Passage provided -

Question

I have a code snippet below that process a socket message, and I would like to know what should be the message sent in order not to result in a return.

Where SocketPacket is a class which stores the received socket, and DataLength would be the length of the received message, dataBuffer stores the message.

int num3;
byte num6 = 0;
SocketPacket workSocket;
int DataLength;

if (workSocket.dataBuffer[0] == 0x33)
{
    if (DataLength < 0xbb)
    {
        return false;
    }

    for (num3 = 0; num3 < 0xba; num3++)
    {
        num6 = (byte) (num6 + workSocket.dataBuffer[num3]);                        
    }

    // how to get pass this if condition??
    if (num6 != workSocket.dataBuffer[0xba])
    {
        return false;
    }
}

So,

  1. What would be the message to send to the server such to get pass the last if condition? (According to my understanding, the message should be at least 187 in length and the first digit should be "3:.........................")
  2. What are the 0xba, 0x33, 0xbb etc....? Hexadecimals? How should I re-construct the input message? Convert these to ASCII? or.... dec? Doesn't make any sense to me.......

Actions to take -
• 1. In the socket message question, what does DataLength represent?
• 2. Can you extend the socket message question, picking up right after its last sentence?
The listing after this point isn't needed for anything here.

Data excerpt -

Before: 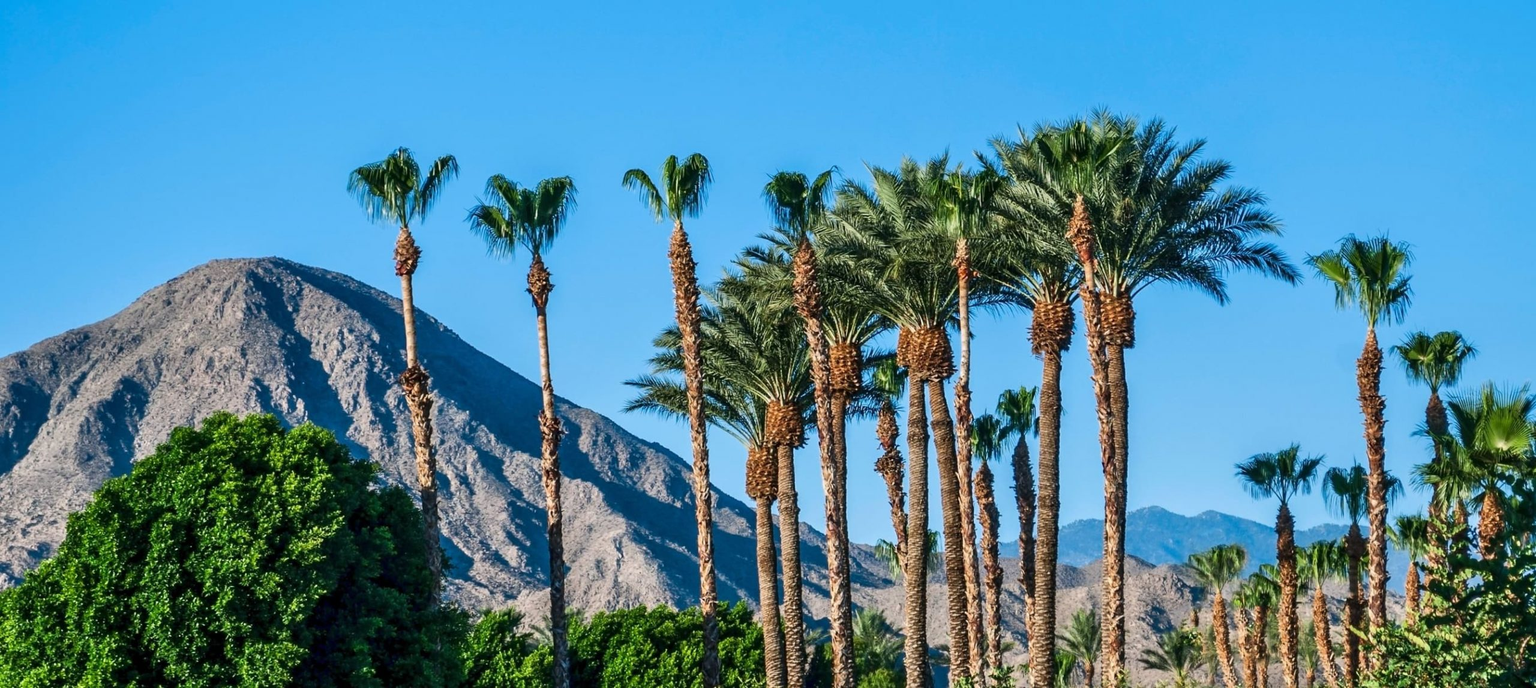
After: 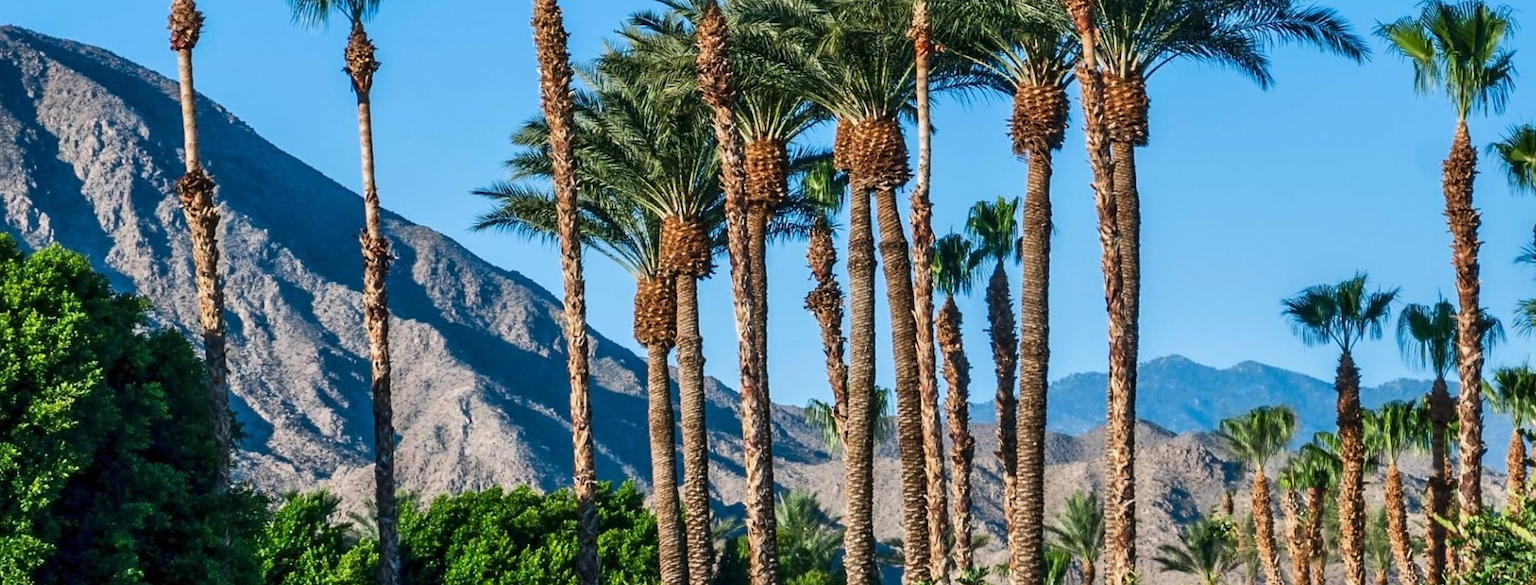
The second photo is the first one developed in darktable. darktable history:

Answer list -
• 1. The length of the received message.

• 2.
  3. I tried to convert workSocket.dataBuffer[0 or 1 or any int] to a readable string. Convert.ToChar(workSocket.dataBuffer[0]) and workSocket.dataBuffer[0].toString() gives different results. Why is that?
Was it helpful?

Solution

Well, what you have there is a fixed-length message (a 187 bytes message). The first byte is a mark to identify the begining of the message then if the first byte is not 0x33 then your code doesn't process the bytes in the buffer.

Next, in the For statement you have a checksum. It is adding all the first 186 bytes in order to compare the result with the last byte (the precalculated checksum). It is to verify the message is okay (and it is useless by the way because protocols warranty the stream/datagram is okey).

So, about your questions:

What would be the message to send to the server such to get pass the last if condition?

Well, you need to send 187-bytes-length message (simply a byte[187]): the first one has to be 0x33, next the content and the last one has to be the checksum (you should calculate in the same way your snippet shows)

[0x33 | THE CONTENT | CHKSUM]
0     1            185     186

For example: the following buffer has a valid message (one that will pass the if condition). It simply begins with the mark byte (0x33) and the next 185 bytes are zero (I didn't assign values) then, the checksum is 0x33 + 0 + 0 + 0 + 0 ... 0 ... = 0x33

var buffer = new byte[187];
buffer[0] = 0x33;
buffer[186] = 0x33; 

What are the 0xba, 0x33, 0xbb etc....? Hexadecimals?

Yes, they are just numbers in hexadecimal.

I tried to convert (sic) gives different results. Why is that?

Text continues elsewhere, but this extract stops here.